## DATOS DE LA TAREA
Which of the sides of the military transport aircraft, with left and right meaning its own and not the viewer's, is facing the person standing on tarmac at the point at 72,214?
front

---

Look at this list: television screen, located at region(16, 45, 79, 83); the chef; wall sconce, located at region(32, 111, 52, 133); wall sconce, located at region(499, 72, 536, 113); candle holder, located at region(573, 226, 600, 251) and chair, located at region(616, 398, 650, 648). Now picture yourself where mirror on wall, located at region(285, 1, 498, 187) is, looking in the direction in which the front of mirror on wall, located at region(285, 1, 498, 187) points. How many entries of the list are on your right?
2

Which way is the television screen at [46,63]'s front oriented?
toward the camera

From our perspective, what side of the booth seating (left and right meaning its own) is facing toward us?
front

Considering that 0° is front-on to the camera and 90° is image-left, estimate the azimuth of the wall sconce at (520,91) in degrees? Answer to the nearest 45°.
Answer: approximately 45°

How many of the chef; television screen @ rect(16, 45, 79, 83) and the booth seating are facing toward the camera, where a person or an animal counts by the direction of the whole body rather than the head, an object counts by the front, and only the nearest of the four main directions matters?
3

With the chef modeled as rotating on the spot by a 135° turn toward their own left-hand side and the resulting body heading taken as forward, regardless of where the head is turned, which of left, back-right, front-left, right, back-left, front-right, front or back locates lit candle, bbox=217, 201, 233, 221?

---

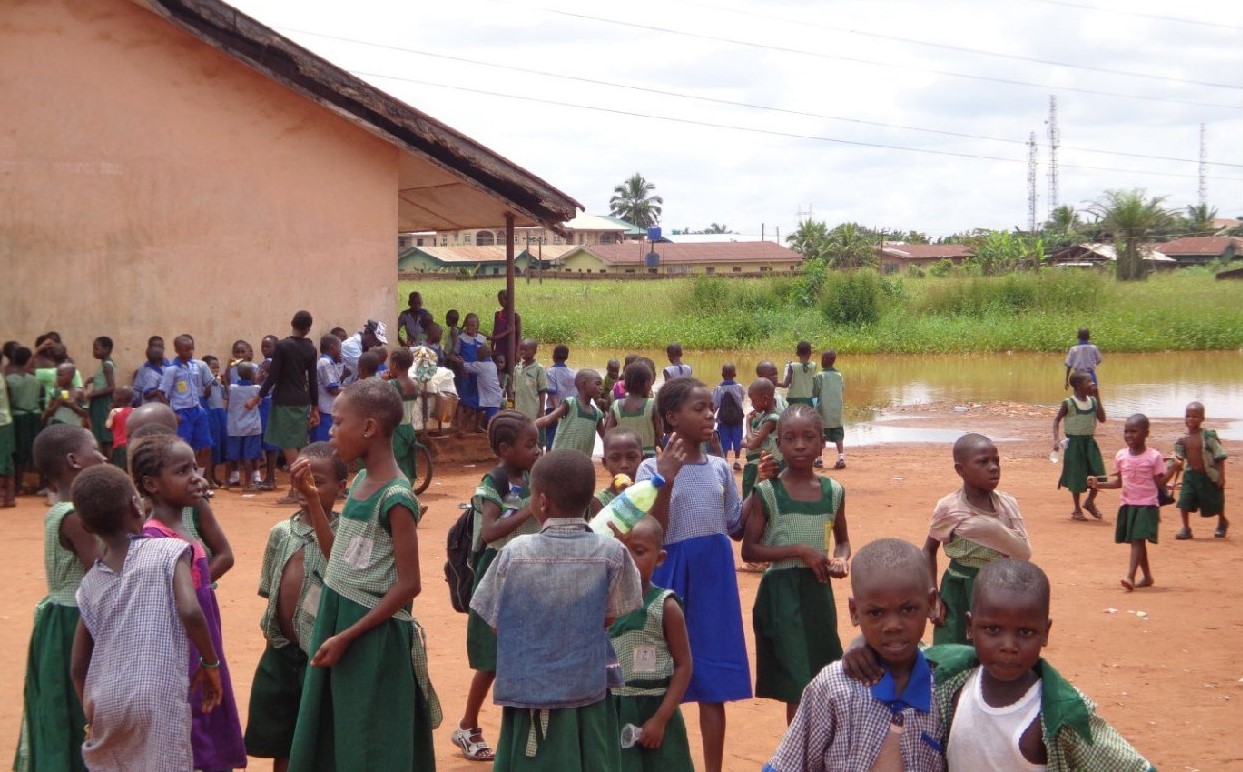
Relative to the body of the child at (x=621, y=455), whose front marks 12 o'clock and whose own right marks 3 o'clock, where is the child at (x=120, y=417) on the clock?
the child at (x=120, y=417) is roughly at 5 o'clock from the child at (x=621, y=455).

## CONSIGNA
Reproduce sin ningún cambio el fragmento de las entradas que abre con la línea que contiene "Considering that 0°" y cierra con la que contiene "Answer: approximately 45°", ambas incluidas.

## RESPUESTA
Considering that 0° is front-on to the camera and 90° is image-left, estimate the azimuth of the wall sconce at (520,91) in degrees? Answer to the nearest 45°.
Answer: approximately 45°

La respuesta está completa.